Pengamat politik Petrus Selestinus mengomentari pernyataan Imam Besar Front Pembela Islam (FPI) Habib Rizieq Shihab yang menawarkan kepada pemerintah untuk memilih antara rekonsiliasi atau revolusi.
Menurut Petrus, apa yang disampaikan Habib Rizieq hanyalah mencari sensasi dan mengundang reaksi publik setelah melarikan diri ke Arab Saudi dari berbagai kasus yang menjeratnya.
Apalagi kini dalam kasus chat WhatsApp berkonten pornografi, Ketua Dewan Pembina Gerakan Nasional Pengawal Fatwa Majelis Ulama Indonesia (GNPF-MUI) itu telah menjadi tersangka dan masuk dalam daftar pencarian orang (DPO).
"Iya dia hanya ingin memancing reaksi saja, karena dia di tempat pengungsian tidak punya pilihan lain, paling buat manuver-manuver seperti itu seolah-seolah dia kuat," ungkap Petrus kepada Netralnews.com, Minggu (18/6/2017).
Oleh sebab itu, Koordinator Tim Pembela Demokrasi Indonesia (TPDI) ini berharap pemerintah tidak perlu menanggapi tawaran Habib Rizieq. "Jadi sikap pemerintah harusnya nggak usah di dengar, lebih baik fokus upaya paksa kembalikan dia kesini," ujar Petrus.
Sebelumnya Habib Rizieq lewat sambungan telepon dari Arab Saudi dalam sebuah acara diskusi menginginkan, agar beberapa tokoh yang berada di pihak dia, mengatur format yang tepat untuk diadakannya rekonsiliasi dengan pemerintah.
Namun demikian ditegaskan Habib Rizieq, jika tawaran rekonsiliasi ditolak pemerintah dan masih ada ulama yang dikriminalisasi, kebebasan HAM para aktivis diberhangus, massa terus menerus dipersulit dan Islam di marginalkan, maka dia bertekad melakukan revolusi.

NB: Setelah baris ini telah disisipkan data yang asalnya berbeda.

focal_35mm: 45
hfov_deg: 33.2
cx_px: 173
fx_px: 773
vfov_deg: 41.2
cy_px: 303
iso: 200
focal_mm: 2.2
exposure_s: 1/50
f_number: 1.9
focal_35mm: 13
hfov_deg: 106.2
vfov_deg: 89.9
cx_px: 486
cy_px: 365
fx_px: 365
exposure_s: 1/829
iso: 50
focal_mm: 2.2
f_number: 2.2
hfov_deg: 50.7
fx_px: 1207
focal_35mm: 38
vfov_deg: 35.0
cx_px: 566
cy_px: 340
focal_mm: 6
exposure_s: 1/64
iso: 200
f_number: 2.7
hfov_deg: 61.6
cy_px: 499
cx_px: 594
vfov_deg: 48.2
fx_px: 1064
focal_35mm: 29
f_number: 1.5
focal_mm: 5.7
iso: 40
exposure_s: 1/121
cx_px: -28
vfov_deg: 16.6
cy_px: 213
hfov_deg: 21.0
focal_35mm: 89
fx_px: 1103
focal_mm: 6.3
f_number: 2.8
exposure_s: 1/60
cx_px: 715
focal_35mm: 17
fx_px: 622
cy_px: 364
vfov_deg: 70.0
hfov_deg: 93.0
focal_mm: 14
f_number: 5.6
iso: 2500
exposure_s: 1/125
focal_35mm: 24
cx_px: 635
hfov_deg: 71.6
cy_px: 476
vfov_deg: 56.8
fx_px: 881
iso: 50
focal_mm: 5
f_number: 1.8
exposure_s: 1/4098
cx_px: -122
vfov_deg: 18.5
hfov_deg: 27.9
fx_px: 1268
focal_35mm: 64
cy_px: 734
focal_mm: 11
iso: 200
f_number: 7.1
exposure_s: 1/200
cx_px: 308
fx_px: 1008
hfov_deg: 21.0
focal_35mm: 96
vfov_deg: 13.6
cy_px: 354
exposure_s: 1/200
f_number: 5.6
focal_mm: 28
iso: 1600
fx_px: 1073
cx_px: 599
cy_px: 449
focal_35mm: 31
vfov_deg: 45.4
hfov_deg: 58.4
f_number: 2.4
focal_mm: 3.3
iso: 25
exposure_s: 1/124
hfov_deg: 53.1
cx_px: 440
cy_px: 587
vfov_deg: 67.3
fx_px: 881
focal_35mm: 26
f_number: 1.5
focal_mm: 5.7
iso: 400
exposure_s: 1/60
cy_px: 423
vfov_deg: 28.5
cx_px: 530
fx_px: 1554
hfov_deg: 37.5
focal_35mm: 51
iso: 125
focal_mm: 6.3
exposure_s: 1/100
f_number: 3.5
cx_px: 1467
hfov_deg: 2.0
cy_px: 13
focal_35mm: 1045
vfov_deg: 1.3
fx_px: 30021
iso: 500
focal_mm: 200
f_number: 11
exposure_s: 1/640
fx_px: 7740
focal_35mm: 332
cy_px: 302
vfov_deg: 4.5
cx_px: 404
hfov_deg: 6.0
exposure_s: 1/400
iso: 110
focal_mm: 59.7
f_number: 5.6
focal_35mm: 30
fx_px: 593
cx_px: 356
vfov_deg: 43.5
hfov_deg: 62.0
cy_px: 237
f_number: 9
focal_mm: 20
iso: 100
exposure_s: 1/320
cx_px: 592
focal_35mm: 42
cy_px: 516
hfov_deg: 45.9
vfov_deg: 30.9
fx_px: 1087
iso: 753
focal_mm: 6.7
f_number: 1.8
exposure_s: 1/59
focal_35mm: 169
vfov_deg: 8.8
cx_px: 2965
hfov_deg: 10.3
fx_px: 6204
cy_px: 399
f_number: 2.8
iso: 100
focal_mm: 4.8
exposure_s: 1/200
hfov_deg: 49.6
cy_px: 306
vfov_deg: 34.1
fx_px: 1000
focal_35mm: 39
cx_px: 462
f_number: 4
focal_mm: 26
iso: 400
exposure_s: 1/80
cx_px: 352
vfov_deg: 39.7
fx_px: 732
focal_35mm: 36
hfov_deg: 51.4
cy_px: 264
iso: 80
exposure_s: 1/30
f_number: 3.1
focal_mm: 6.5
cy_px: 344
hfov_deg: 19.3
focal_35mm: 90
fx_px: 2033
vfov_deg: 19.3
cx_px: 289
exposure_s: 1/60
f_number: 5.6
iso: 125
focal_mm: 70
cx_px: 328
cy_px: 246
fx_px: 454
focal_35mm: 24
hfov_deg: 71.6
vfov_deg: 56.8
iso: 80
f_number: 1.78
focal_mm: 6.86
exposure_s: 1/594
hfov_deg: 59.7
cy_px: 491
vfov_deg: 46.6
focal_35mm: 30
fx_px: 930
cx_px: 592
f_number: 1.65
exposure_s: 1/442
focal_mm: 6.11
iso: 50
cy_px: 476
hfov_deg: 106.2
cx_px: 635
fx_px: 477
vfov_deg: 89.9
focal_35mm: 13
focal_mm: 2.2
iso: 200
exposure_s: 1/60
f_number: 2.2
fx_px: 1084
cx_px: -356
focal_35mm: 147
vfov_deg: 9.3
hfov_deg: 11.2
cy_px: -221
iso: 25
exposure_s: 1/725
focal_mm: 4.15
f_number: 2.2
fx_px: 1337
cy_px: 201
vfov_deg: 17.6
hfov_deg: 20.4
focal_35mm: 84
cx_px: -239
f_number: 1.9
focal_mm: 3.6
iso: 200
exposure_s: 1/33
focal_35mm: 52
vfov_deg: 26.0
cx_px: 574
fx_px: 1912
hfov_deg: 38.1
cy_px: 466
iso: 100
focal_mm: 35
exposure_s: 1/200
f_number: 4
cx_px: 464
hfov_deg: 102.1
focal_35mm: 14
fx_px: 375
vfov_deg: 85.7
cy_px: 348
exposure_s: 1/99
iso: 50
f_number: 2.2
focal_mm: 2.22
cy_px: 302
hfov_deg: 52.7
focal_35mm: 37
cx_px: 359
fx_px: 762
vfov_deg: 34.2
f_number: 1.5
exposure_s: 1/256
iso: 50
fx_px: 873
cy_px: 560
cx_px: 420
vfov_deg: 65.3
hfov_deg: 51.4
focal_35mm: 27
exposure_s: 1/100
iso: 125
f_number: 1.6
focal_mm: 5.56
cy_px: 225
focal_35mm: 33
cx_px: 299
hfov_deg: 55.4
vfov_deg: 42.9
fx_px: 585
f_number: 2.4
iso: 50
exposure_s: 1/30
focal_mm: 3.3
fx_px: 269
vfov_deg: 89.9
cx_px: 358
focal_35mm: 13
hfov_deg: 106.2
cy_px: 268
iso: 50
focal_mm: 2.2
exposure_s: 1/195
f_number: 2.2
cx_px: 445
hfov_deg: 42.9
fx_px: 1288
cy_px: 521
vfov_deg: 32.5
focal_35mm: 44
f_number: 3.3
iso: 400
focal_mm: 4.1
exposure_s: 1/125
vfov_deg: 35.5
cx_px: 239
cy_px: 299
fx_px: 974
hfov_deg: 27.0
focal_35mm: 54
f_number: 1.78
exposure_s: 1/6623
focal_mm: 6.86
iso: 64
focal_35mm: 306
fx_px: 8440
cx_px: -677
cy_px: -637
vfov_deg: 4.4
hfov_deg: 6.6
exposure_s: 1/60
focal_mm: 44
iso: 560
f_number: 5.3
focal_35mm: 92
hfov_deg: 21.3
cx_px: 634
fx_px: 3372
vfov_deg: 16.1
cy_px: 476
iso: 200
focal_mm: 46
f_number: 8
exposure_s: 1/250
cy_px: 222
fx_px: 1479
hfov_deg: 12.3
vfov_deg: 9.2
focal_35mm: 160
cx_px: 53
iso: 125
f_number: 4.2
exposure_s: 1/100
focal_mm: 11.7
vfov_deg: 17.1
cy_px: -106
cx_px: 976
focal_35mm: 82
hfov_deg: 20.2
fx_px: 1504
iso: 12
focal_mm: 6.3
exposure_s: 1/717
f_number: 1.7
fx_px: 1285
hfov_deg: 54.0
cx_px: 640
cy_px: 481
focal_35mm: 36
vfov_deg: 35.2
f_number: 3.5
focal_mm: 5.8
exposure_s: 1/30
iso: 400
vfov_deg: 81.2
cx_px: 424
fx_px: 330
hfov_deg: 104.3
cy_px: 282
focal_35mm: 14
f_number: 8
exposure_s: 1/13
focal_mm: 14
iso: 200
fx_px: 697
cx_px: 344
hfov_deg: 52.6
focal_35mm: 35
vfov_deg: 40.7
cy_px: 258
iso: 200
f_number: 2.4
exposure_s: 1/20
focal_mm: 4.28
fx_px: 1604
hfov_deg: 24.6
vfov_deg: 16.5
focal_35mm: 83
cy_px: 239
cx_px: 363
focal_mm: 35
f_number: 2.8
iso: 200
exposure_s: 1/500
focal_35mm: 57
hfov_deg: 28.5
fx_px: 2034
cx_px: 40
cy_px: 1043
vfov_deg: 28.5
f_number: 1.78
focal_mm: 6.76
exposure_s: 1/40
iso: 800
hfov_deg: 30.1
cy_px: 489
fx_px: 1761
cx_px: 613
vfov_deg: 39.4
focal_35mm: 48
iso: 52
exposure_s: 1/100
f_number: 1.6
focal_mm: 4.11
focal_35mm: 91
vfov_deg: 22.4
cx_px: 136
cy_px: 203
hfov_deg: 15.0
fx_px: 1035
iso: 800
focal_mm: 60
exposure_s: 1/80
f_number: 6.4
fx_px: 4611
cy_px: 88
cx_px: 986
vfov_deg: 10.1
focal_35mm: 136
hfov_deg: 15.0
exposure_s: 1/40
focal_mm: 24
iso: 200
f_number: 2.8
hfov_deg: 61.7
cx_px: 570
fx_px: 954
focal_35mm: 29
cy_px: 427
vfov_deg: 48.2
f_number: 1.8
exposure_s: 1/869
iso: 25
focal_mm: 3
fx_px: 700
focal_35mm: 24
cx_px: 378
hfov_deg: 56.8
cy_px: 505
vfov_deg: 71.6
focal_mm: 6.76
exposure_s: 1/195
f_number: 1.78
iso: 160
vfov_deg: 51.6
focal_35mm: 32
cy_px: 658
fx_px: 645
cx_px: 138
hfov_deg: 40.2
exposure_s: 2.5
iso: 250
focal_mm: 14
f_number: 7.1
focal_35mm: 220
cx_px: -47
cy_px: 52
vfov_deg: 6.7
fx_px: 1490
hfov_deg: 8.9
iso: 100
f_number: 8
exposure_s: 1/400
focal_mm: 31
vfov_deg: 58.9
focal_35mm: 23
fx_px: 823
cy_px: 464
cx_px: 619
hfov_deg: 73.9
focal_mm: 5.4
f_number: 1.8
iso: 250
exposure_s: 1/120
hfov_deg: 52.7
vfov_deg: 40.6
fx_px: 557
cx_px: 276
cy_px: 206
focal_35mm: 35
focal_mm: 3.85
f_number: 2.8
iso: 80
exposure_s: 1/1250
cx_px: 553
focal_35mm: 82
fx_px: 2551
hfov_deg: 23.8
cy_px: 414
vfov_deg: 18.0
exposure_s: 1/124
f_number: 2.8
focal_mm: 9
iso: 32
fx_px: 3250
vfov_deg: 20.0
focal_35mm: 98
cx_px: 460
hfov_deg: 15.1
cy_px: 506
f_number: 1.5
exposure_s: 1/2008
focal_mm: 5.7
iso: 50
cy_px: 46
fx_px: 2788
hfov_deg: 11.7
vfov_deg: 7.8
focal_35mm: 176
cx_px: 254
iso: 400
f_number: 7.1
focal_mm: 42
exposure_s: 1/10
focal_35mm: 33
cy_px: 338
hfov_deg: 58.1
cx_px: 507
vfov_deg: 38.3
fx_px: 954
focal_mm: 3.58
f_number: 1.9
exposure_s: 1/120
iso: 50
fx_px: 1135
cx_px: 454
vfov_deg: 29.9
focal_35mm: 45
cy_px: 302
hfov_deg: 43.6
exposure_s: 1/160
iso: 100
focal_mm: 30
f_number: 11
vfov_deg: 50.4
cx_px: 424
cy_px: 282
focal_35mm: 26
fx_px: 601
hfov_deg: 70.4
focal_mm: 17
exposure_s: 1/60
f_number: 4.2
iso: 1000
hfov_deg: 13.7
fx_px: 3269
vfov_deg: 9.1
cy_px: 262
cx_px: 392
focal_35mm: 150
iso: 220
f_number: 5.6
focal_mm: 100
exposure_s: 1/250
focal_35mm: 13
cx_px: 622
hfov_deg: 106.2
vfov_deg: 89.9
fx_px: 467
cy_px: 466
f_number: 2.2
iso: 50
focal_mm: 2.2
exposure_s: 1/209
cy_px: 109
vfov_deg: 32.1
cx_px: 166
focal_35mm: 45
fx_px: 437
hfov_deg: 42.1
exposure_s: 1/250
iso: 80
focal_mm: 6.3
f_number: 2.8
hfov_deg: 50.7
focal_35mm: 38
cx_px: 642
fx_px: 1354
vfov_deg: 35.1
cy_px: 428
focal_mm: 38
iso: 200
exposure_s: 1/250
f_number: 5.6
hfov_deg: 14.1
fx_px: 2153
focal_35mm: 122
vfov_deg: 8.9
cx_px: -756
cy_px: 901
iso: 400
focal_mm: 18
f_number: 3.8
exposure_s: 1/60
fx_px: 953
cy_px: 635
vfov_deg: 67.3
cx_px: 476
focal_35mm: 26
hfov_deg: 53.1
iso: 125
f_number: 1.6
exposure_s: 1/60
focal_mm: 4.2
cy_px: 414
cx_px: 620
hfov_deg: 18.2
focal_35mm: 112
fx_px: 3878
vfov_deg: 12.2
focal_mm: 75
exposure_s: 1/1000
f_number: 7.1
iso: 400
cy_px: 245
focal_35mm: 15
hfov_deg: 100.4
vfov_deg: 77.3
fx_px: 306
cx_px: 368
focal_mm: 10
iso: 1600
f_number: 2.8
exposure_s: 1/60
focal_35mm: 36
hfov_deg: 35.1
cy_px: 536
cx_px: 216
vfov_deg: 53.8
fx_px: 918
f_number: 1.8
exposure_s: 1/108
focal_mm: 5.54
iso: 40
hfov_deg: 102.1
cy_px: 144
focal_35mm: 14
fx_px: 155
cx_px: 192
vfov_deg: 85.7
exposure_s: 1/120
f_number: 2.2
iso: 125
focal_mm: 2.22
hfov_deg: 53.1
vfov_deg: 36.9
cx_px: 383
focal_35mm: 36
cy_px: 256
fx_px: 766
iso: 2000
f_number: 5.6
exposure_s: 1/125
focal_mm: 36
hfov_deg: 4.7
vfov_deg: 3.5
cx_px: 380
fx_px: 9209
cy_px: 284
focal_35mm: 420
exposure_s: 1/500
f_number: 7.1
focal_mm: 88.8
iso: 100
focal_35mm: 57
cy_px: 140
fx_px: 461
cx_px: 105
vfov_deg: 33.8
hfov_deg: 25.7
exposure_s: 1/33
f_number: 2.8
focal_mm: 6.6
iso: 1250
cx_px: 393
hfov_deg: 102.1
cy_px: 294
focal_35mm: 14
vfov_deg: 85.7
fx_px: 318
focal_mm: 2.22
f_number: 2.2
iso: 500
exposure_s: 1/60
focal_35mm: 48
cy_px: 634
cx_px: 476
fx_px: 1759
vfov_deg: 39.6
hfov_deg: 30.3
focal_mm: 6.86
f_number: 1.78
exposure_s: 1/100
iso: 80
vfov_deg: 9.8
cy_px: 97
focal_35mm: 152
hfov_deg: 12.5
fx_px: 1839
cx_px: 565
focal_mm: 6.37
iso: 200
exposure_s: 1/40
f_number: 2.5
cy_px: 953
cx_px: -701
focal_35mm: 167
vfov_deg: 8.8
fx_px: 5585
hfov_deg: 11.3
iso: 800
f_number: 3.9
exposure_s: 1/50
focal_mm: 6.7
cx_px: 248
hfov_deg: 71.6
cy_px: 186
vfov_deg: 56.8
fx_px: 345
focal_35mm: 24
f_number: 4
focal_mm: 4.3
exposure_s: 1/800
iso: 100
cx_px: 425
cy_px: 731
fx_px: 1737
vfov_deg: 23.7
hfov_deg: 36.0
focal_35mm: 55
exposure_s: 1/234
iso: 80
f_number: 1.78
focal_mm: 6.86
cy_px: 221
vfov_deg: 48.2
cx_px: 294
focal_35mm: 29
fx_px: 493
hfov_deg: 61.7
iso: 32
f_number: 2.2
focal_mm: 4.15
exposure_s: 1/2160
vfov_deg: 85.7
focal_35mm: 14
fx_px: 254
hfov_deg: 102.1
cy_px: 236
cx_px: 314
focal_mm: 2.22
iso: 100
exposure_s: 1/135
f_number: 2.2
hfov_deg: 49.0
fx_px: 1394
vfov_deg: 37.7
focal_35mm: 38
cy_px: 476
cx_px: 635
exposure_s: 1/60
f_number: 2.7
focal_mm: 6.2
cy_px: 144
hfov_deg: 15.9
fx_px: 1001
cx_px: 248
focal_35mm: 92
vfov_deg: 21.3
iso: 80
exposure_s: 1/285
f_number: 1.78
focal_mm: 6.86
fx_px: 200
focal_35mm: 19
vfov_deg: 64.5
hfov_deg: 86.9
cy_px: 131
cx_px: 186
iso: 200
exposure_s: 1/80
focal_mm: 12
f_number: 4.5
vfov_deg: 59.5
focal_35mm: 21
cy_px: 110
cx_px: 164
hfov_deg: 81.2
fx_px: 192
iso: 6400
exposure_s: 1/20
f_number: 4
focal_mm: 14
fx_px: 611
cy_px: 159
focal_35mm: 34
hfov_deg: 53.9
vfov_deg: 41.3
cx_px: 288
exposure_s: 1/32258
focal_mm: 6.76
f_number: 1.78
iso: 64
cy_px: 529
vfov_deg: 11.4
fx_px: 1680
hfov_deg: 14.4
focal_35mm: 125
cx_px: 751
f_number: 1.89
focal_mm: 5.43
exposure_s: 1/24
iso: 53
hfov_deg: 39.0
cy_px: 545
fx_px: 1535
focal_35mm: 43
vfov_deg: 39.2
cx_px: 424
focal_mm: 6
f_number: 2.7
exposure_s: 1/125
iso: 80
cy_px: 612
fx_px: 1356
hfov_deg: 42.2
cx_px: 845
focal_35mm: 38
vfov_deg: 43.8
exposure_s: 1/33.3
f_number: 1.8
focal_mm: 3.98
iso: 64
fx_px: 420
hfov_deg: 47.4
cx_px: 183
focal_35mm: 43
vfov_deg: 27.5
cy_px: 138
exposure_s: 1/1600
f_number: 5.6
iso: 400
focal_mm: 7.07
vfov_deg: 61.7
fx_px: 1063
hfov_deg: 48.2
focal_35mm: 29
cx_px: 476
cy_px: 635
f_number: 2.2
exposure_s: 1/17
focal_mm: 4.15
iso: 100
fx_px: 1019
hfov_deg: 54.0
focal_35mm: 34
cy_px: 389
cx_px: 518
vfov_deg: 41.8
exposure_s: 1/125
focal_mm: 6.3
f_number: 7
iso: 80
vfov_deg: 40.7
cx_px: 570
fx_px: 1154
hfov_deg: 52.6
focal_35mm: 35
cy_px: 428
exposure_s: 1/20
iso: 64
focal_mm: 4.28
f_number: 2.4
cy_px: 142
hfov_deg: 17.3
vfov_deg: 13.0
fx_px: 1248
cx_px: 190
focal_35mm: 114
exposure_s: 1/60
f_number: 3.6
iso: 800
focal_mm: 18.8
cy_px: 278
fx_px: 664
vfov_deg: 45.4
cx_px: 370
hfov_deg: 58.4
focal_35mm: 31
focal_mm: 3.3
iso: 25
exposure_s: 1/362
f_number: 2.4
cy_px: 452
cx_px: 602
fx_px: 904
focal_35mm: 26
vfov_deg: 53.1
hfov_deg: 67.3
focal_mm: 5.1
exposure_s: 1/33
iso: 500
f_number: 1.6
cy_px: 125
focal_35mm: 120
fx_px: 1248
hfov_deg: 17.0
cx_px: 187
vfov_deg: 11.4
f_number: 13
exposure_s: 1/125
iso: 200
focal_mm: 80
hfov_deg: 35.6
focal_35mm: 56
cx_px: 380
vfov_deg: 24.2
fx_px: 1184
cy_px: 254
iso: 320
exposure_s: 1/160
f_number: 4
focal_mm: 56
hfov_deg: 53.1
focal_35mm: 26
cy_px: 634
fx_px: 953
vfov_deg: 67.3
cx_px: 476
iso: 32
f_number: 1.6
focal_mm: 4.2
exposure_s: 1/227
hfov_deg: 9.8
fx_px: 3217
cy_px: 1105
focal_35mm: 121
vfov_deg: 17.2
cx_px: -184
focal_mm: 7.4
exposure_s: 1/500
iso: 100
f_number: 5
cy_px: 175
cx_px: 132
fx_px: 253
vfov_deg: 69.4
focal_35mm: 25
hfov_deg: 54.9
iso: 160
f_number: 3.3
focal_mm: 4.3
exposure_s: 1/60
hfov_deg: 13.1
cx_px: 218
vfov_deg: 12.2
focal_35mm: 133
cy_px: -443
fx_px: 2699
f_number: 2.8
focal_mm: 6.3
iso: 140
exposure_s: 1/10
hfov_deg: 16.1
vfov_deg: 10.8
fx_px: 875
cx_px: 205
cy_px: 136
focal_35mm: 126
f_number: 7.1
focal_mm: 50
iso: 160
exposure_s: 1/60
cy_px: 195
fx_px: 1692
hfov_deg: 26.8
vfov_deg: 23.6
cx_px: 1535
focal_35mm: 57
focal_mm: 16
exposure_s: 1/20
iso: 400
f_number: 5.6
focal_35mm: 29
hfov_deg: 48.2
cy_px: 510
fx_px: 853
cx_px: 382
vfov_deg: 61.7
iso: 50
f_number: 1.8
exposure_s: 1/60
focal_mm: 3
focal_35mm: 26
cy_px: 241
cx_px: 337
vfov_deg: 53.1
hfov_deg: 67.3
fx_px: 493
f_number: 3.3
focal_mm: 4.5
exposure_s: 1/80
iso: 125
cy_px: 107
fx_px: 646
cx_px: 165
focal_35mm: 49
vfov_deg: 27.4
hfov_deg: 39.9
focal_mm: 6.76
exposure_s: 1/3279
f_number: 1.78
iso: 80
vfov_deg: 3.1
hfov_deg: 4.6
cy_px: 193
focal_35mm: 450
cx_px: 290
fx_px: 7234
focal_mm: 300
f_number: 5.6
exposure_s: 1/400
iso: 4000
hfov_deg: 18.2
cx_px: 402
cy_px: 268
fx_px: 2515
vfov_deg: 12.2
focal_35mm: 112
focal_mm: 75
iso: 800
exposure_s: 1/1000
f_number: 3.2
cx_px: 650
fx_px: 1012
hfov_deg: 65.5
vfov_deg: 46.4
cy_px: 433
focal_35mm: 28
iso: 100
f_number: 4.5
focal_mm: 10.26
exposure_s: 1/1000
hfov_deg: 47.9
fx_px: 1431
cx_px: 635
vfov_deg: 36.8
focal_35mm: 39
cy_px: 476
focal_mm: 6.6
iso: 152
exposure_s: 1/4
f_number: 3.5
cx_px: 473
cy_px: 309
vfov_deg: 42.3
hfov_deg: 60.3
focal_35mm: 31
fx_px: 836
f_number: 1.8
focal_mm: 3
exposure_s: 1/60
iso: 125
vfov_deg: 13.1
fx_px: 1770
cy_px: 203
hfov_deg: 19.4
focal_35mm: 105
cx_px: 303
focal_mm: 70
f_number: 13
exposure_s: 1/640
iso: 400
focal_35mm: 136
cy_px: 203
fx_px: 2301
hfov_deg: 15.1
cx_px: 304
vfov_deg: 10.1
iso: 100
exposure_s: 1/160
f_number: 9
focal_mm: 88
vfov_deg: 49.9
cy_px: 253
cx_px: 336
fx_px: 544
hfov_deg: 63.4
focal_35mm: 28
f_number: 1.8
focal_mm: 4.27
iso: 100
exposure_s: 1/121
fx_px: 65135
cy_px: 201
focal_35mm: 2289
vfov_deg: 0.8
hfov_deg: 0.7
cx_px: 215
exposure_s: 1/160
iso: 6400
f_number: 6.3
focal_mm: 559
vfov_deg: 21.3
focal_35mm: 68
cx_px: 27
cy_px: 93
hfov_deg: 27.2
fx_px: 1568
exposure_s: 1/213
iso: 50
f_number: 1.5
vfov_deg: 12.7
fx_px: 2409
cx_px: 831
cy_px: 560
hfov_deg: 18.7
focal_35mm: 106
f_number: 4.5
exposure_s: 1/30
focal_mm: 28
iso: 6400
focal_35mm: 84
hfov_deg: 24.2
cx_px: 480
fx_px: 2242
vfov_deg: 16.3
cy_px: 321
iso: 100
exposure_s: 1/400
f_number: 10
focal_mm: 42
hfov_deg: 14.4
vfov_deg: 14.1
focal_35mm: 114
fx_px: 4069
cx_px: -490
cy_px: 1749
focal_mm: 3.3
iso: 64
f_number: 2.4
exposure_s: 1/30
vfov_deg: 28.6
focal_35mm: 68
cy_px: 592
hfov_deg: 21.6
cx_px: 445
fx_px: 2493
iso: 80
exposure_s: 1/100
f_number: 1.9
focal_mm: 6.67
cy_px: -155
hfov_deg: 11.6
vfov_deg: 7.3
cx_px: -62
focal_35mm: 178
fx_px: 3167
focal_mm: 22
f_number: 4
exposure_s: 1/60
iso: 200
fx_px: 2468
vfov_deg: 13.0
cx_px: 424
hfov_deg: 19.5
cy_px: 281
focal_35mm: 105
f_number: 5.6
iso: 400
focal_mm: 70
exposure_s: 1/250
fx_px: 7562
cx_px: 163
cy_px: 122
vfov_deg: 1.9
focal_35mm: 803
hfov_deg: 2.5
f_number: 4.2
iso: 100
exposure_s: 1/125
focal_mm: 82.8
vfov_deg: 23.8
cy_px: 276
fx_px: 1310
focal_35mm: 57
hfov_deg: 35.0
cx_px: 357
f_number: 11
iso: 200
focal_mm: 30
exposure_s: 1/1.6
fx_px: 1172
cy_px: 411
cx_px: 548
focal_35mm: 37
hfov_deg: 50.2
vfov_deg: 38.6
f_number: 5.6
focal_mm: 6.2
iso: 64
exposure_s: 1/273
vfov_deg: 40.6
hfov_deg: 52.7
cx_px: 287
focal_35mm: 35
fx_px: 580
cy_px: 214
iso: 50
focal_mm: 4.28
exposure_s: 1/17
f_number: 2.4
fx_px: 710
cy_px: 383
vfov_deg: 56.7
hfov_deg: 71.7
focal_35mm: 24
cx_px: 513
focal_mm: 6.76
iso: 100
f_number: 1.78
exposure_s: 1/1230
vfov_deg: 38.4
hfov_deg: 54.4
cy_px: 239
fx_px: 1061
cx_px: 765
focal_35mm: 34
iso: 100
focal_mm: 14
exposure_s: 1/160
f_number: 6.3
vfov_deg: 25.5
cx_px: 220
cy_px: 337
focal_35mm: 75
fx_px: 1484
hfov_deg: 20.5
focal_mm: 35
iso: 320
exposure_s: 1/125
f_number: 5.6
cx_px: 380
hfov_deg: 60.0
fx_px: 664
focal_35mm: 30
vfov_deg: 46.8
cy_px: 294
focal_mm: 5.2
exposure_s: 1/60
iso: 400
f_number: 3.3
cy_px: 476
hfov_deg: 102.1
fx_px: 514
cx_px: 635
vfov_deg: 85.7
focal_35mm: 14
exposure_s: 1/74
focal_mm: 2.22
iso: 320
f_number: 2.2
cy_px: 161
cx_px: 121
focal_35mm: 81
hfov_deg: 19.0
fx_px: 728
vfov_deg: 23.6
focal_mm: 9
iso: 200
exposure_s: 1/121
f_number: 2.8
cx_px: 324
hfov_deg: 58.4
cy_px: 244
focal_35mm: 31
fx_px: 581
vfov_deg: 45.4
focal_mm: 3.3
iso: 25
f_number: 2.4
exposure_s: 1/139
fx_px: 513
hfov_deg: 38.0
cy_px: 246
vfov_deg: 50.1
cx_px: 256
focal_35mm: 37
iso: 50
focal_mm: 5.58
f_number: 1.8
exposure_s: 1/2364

"Akan tetapi jika rekonsiliasi itu gagal, kalau rekonsiliasi itu tetap ditolak oleh pihak seberang sana, maka tidak ada kata lain yang harus kita lakukan kecuali lawan. Jadi sekarang pilihannya ada di hadapan pemerintah, terserah pemerintah, mau rekonsiliasi atau revolusi...?!" tegas Habib Rizieq, Jumat (16/6/2017).